**Fragmento de texto:**
Uno de los grandes problemas de la cultura es responder a la pregunta sobre la existencia de verdades universales. En torno a esta cuestión, las discusiones entre los universalistas (el valor de lo general) y los comunitaristas (la importancia de lo específico) se remontan a los primeros debates filosóficos entre Sócrates y los sofistas, en el siglo IV antes de Cristo.
Con toda probabilidad, la consecuencia más visible de esos debates sobre la facultad del ser humano para pensarse como sujeto político, capaz de actuar más allá de sus propias limitaciones y desde contextos concretos, sea la Declaración Universal de Derechos Humanos. El primer gran acuerdo entre los hombres y mujeres del mundo, encaminado a conseguir una humanidad más justa, basada en una serie de derechos internacionales aplicables en cualquier punto de la geografía planetaria. De alguna manera, se plantea como un texto fundacional de cierto universalismo, idóneo para asentar las bases de una democracia global construida sobre un imperativo moral asumible por todos los hombres y mujeres de la tierra.
Sin embargo, el filosofo argentino Ernesto Laclau, en obras como Emancipación y diferencia o en sus textos recogidos en el libro colectivo Contingencia, hegemonía, universalidad, nos recuerda y nos advierte que la universalidad no debe ser un presupuesto estático, ni un a priori dado; nos señala que debiera ser entendida como un permanente proceso constitutivo, irreductible a cualquiera de sus modos determinados de aparición. En este sentido, las prerrogativas que los Estados tienen para legislar sobre cuestiones que afectan a la aplicación de los derechos universales, limitan las potenciales capacidades de una posible normativa jurídica internacional.
La prevención frente al extranjero y el miedo a los extraños dan lugar a sociedades cerradas, que tratan de defenderse con planteamientos jurídicos discriminatorios y que invocan la exaltación de la homogeneidad cultural como condición ideal de convivencia. Por el contrario, estas modificaciones estructurales de la organización social deberían ser procesos que obligun, ineludiblemente, a pensar en la profundización de la democracia para evitar la exacerbación del pánico y el auge de la xenofobia.

**Objetivo de la tarea:** Actualiza el texto sobre la universalidad desde "Con toda probabilidad, la" hasta "de la tierra.", ambos incluidos, y sustituye "humanidad" por "sociedad". No hace falta consultar el listado.

[Entradas guardadas]
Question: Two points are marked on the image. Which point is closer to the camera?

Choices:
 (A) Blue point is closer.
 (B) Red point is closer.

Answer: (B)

==

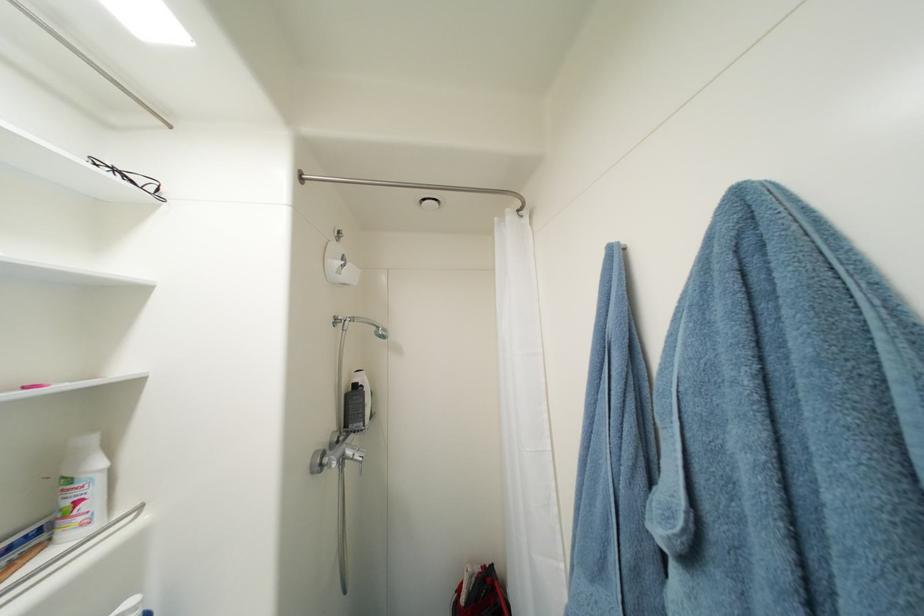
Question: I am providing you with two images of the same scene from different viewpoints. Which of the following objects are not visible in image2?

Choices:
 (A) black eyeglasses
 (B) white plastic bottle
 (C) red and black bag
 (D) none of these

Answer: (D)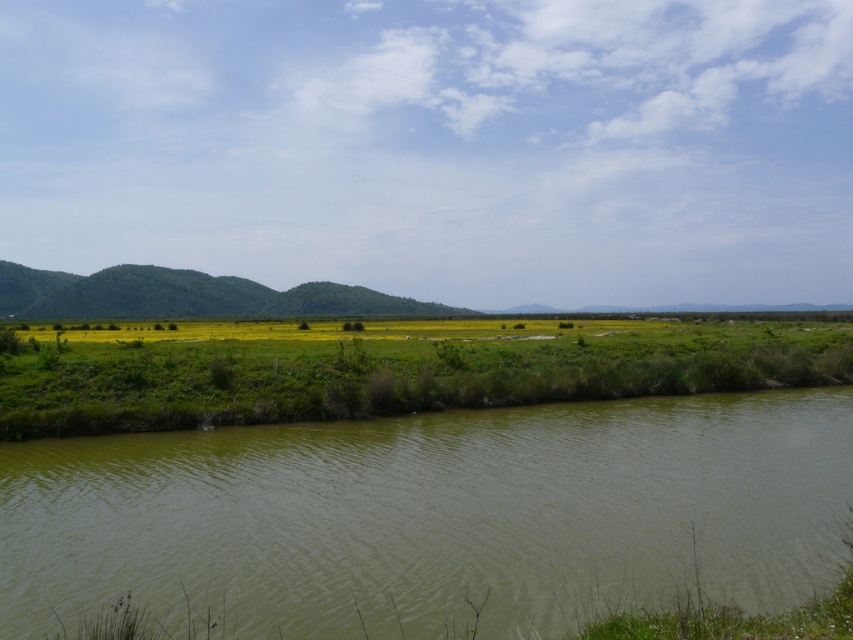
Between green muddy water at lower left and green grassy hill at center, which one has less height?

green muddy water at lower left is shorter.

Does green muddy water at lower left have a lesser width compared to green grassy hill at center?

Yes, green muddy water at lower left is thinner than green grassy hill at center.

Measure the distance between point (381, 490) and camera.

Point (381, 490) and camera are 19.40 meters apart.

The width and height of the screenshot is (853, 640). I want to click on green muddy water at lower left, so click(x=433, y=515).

**Respuesta:**
Con toda probabilidad, la consecuencia más visible de esos debates sobre la facultad del ser humano para pensarse como sujeto político, capaz de actuar más allá de sus propias limitaciones y desde contextos concretos, sea la Declaración Universal de Derechos Humanos. El primer gran acuerdo entre los hombres y mujeres del mundo, encaminado a conseguir una sociedad más justa, basada en una serie de derechos internacionales aplicables en cualquier punto de la geografía planetaria. De alguna manera, se plantea como un texto fundacional de cierto universalismo, idóneo para asentar las bases de una democracia global construida sobre un imperativo moral asumible por todos los hombres y mujeres de la tierra.